The idea that Wimbledon sparks a sudden interest in tennis, that you can’t get a court anywhere for love or money, is no longer true. The real tennis fans are too busy watching the telly, chuckling, as the sun goes down, over those marvellous mixed doubles (I do wish they showed more of them, don’t you?). The tennis courts of England lie empty and stranded for the full two weeks.

That’s sad. And it isn’t only because the professional game has become so fast that it bears almost no resemblance to the game played at weekends: it looks like table tennis, only on a bigger table. It is also a tribute to the ceaseless failure of the sporting authorities, and the government, to organise any serious development of young sporting talent. I was alarmed to read, the other day, that Labour has been as busy selling off school sports grounds as the Tories ever were. Now we have a sports minister who is already famous for his lack of interest in games. How likely is a man who can’t name a single European golfer to care about the inbred hostility to junior golf? At most English clubs, energetic programmes have been put in place that welcome children between the hours of 3am and 4am on the third Thursday of each alternate winter month (weather permitting). It is much the same story for tennis.
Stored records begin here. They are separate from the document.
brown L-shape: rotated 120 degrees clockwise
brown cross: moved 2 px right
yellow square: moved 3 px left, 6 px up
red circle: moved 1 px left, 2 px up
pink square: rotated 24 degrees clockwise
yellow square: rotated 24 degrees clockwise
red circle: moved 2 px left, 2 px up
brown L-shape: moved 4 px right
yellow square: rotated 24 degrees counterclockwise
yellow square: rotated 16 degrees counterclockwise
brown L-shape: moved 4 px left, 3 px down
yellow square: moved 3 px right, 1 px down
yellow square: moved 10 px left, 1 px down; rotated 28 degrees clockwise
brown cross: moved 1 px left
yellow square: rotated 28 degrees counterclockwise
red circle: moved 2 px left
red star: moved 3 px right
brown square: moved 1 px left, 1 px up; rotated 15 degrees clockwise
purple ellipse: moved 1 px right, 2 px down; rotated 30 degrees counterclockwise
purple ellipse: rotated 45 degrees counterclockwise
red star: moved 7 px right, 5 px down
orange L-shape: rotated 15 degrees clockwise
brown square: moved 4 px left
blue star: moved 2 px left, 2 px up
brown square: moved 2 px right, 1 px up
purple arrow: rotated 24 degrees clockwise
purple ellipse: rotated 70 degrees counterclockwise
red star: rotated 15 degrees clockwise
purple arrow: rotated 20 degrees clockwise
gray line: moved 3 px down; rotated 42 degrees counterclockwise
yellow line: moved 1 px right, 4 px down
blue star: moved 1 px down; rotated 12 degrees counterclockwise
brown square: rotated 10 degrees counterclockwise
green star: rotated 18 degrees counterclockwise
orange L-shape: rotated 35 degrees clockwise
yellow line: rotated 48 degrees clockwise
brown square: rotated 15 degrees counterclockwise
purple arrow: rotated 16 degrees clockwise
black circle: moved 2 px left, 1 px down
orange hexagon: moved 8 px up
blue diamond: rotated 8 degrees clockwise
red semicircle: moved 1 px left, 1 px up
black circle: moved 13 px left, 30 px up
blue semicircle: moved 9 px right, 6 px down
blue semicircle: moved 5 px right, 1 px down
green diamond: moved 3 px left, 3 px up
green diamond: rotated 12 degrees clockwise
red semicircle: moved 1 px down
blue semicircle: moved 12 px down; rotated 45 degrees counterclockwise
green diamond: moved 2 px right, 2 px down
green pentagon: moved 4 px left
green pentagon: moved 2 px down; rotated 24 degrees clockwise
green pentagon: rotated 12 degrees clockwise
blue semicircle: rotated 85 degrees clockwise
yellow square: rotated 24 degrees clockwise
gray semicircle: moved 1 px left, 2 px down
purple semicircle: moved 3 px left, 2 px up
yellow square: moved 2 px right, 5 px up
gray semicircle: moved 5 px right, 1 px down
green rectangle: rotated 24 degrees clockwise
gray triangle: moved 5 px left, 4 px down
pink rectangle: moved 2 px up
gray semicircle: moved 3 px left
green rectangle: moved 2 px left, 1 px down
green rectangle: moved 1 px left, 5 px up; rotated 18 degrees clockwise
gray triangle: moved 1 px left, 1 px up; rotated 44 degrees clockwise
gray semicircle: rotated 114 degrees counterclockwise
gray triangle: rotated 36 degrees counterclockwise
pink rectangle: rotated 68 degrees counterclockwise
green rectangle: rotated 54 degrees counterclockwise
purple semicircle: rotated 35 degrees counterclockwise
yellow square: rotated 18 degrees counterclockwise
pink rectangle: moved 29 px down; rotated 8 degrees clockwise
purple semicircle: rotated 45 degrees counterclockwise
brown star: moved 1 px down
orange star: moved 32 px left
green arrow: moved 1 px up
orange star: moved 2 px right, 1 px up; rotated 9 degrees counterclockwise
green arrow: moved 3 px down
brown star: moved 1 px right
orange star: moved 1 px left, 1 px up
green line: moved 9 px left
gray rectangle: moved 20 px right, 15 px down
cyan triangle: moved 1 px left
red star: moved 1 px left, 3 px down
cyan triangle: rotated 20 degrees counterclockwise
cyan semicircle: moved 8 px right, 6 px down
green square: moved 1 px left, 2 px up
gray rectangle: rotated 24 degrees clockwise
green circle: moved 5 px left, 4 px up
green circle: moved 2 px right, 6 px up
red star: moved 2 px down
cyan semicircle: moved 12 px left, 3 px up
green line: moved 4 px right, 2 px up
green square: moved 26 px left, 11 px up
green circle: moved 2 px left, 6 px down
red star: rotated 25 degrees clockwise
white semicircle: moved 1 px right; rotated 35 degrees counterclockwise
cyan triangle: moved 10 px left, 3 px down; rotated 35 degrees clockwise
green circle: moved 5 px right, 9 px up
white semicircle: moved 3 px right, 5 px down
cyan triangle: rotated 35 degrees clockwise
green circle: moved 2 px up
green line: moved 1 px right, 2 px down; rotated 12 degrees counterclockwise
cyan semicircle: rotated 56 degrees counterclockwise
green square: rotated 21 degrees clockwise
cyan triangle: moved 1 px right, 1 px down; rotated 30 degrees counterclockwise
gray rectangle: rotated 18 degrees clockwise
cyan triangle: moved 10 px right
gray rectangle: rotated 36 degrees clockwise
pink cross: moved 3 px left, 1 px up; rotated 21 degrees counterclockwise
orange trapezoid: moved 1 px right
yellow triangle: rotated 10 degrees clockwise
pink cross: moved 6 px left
Alas, the only real spike of interest for the British press is Tim Henman. Can he do it? An alarming number of so-called experts have predicted success, on the grounds that Sampras is in decline (as if an on-form Sampras were the only serious threat to Henman’s chances). I fear for him. If he fails to win, he will probably get the full noisy blast of aggrieved vexation (the true spirit of the genuine sports writer) in the neck. For years, we have put up with the foreigners: we smile if they can be persuaded to say that Wimbledon is their favourite championship (the crowd is so knowledgeable!). Henman finds himself the precarious bearer of a twitchy national pride. I wouldn’t wish that on anyone.